Falling in love again after a phase of marital-separation is the best anyone in a troubled relationship can hope for. The good news? When done right, separation rekindles the passion in the marriage. Is this statement farfetched? Not at all! Even the strongest marriage can fall under attack by jealousy, infidelity, different goals, and lack of passion for one another. These hurdles can make couples feel like fixing their relationship is a hopeless goal. The truth is that couples who separate sometimes find that they are drawn back together and more willing than ever to work out their issues and strive to put one another first in the marriage. Here is how separating can rekindle the passion in the marriage union.
Learn to make changes
It takes two to end a relationship. During a separation emotions are high and it’s hard to take responsibility for what went wrong in the marriage. But, learning to make changes is integral to rekindling the passion in your marriage.
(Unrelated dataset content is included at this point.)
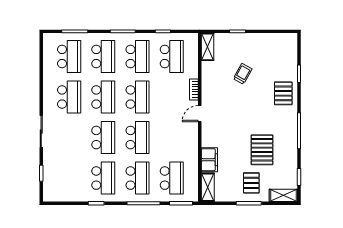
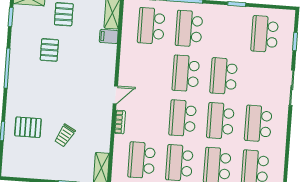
pallet: (283, 93) -> (28, 127), moved, turned 90
pallet: (262, 150) -> (49, 50), width x0.67, depth x0.71
filing cabinet: (209, 160) -> (109, 36), width x0.50
school desk: (103, 178) -> (265, 34), moved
By separating from your spouse, you were able to take time for yourself and learn to let go of the stress, anxiety, and anger you felt toward your marriage. Sometimes emotional and physical distance from one another can create the perfect cooling off period that you both desperately need. This allows you to come back together with clear heads and explore your relationship once more, making the necessary changes
Rekindle sexual chemistry
You always want what you can’t have. During your separation, you likely yearned for a sexual connection. Perhaps not with your spouse at first, but as you begin to talk and work on your relationship your sexual attraction for your partner quickly resumes. As if you were first dating, suddenly the brush of your hand against hers or the mere mention of sex has you feeling waves of passion, anticipation, and sexual excitement. Many couples use this fun and adventurous phase of dating each other to explore new sexual behavior together.
Rekindling your sexual chemistry also means talking about sex. How much you want, the way you want it done, what worked in your marriage before and what areas need work. Focus on positive aspects of your old sex life and eagerly look forward to the new ones to come.
Change from a dull routine
As a married couple, you thought you had it all figured out. You had your mid-week routine planned out down to dinner menus and your Friday night movie. Some people find this kind of detailed existence to be comforting and rewarding, but others find it mundane. A separation rekindles the passion in the marriage for the sheer fact that is it something new.
By separating you have thrown a wrench in your perfectly planned lives and spiced things up, even if it is at the cost of your marital happiness. The removal of dull routines can shake things up and make the prospect of your relationship, reconnecting with your partner, and working on the marriage you have always dreamed of feel exciting.
Thoughts about the future
Singlehood may seem exciting at first, especially if you were scorned or betrayed by your spouse. However, many singles soon find that planning the future solo isn’t as fulfilling as they once imagined. Thinking about a future of lonely Holidays, separate parenting, and even the idea of starting over with someone new now seem like a daunting challenge. These thoughts make you think back on the good times with your mate and help you focus on positive qualities of your marriage. This separation rekindles the passion in the marriage and causes you both to focus on ways you can come back together and right the wrongs that have occurred during your relationship.
Separation rekindles the passion in a marriage largely due to changes in behavior. During the separation you may begin dating again, treating each other as you once did when you first got together. Surprise lunches, romantic dinners, and lust and sexual anticipation may reignite, but the most important aspect of ‘dating’ is that you’ve resumed the emotional intimacy. Having private, sweet moments together and sharing deep conversation will help you learn to become vulnerable again, to share meaningful experiences, to laugh, and to have fun as a couple once again. These feelings contribute to the overall happiness and wellbeing of your marriage going forward.
Having fun together
Relationships are supposed to be fun. When two people are trying to work out their broken relationship, they want to leave a great impression on their ex when they get the opportunity to spend some time together. Creating new experiences, taking up mutual hobbies, and planning family activities means that every one of your encounters together are fun and rewarding. Of course, you know that life on a day-to-day basis isn’t going to be packed to the brim with new experiences and constant dates, but these positive experiences will help change your view on what your relationship could be like if you reunited with your ex.
Taking weekend trips, planning out date nights, involving your children in family night, and having surprise coffee dates also give you wonderful ideas of how to continue spoiling each other if you get back together. These behaviors also stress the importance of continuing to have “Date Night” after your reunion.
Learn to put one another first
Separation rekindles the passion in the marriage because you both realize you need to put one another first in order for your marriage to be a success the second time around. Emotional vulnerability and honesty may have been sorely lacking in your relationship. Having them in the new phase of your relationship can help you relate to one another on levels you never knew possible before. Now you are learning to communicate with one another, are exploring your sexual chemistry. You should now spend quality time together, and enjoy that fantastic first-date tension like before. This is the perfect recipe for rekindling the passion in your once broken marriage.